Se mettre à table pour goûter à des mets délicieux et boire du bon vin en compagnie d’autres invités sont des concepts qui évoquent la joie, le bonheur de vivre et l’accueil. D’une certaine manière, notre rôle à nous qui sommes chrétiens est semblable à celui du serviteur de cette parabole : nous sortons de notre communauté pour inviter les autres à la table de Jésus (Marc 16.15). Notre message doit être une invitation à la joie, à recevoir le don du salut éternel que Jésus nous offre libéralement, et nous devons montrer son amour à tous.
Souvent, ceux qui sont empêtrés dans les soucis et les préoccupations de la vie ne font pas attention à l’invitation ; nous devons malgré tout faire tout notre possible pour qu’ils comprennent qu’ils sont invités. Nous ne devrions pas cibler uniquement les personnes d’un rang social respectable, celles qui sont instruites et riches ou qui seront en mesure de nous rendre la pareille. L’invitation s’adresse à tous, y compris aux exclus de la société, aux parias, aux défavorisés et à ceux en compagnie desquels nous pourrions ne pas nous sentir à l’aise.
Le message du royaume est la grâce. Il n’y a rien que nous puissions faire pour mériter d’être invités au banquet. Nous sommes invités, et nous devons simplement accepter l’invitation. C’est par la grâce que nous sommes sauvés. Mais chacun doit décider personnellement d’accepter cette grâce et de venir à la fête.
Première publication : décembre 2017. Adapté et réédité le 14 octobre 2024.
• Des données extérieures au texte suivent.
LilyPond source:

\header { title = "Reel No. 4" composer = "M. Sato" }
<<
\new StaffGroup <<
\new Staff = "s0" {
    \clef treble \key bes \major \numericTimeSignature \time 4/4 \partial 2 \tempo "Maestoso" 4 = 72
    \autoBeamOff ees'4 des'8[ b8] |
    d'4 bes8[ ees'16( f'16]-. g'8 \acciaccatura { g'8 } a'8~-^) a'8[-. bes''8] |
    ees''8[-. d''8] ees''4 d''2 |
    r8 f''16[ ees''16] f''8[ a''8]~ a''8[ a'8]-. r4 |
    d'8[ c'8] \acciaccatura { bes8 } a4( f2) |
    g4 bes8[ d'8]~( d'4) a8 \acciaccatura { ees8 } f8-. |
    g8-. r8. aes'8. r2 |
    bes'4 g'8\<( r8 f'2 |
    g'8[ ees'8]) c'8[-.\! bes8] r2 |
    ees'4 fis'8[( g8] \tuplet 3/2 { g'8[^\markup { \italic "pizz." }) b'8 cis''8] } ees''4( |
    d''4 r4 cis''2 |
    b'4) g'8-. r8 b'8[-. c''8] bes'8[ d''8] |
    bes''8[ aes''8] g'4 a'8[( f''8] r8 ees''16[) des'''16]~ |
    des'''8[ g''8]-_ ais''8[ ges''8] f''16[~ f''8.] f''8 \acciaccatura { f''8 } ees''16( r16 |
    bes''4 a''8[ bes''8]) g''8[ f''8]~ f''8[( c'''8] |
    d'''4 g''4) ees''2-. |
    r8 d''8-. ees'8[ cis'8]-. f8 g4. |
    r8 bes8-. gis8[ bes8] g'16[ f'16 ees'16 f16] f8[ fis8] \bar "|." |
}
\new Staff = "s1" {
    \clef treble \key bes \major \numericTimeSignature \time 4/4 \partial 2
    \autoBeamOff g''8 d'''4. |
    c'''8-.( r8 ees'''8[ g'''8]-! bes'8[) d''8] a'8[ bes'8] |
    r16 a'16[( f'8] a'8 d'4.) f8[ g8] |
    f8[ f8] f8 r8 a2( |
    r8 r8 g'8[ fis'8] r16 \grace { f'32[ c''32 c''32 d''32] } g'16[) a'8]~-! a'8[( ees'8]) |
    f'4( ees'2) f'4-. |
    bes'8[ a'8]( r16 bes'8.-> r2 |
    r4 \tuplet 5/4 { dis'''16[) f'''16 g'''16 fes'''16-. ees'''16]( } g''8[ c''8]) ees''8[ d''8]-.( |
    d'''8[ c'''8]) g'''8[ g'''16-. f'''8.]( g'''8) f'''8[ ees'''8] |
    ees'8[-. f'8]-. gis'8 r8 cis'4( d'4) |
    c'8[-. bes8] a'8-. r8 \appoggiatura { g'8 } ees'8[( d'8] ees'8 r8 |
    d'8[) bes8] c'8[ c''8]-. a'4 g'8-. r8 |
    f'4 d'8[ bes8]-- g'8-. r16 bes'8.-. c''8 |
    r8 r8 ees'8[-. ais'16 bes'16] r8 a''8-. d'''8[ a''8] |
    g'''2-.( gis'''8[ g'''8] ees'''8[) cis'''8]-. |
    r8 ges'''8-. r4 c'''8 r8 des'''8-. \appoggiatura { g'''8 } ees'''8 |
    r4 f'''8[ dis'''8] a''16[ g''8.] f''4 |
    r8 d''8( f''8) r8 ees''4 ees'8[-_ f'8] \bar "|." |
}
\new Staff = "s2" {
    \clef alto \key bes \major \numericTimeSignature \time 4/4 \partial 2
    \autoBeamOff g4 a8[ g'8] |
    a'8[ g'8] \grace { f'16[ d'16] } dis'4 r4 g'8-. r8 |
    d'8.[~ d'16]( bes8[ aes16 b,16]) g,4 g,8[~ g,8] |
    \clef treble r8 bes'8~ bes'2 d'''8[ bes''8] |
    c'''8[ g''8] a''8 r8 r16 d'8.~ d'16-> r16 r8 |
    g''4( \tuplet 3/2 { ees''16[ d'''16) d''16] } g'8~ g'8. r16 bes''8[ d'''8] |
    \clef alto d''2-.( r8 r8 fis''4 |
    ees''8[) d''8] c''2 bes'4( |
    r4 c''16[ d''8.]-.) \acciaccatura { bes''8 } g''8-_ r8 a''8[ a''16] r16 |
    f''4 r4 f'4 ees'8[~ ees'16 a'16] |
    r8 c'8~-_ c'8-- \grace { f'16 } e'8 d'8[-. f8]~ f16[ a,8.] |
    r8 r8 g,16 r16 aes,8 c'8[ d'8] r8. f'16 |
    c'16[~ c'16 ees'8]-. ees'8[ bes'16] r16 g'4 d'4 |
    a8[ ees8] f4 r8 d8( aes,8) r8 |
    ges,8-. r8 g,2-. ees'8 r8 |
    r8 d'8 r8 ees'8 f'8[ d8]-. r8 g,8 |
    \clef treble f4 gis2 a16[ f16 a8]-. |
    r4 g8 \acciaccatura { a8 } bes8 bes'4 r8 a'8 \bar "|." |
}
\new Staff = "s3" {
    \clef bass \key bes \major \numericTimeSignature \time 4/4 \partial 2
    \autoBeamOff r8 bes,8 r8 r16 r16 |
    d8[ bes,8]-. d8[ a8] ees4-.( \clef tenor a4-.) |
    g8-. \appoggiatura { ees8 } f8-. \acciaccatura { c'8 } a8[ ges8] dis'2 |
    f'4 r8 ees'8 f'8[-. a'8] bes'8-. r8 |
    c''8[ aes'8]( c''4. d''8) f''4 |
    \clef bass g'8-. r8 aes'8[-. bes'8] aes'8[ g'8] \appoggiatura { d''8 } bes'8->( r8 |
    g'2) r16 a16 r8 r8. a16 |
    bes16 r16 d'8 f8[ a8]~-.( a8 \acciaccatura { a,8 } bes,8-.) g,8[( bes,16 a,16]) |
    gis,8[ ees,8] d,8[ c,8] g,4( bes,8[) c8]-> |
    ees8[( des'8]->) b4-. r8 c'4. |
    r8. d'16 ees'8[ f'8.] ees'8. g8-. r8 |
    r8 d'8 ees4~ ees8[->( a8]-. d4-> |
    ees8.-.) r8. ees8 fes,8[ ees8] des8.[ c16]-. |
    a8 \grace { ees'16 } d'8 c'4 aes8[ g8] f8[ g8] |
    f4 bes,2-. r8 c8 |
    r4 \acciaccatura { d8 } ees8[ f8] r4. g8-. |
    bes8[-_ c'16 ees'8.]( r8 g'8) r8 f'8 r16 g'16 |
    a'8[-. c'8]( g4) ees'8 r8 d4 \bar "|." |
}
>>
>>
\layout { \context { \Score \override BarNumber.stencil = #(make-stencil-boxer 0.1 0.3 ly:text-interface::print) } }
Traduit de l’original par Bruno Corticelli. Lu par Marcel Minéo.
[1] Kenneth E. Bailey, Jesus Through Middle Eastern Eyes [Jésus vu à travers le regard du Moyen-Orient] (Downers Grove. InterVarsity Press, 2008), 313.
[2] Kenneth E. Bailey, Through Peasant Eyes [À travers le regard d’un paysan,] 108.
[3] Klyne Snodgrass, Stories with Intent [Des récits pour instruire] (Grand Rapids: William B. Eerdmans, 2008), 314.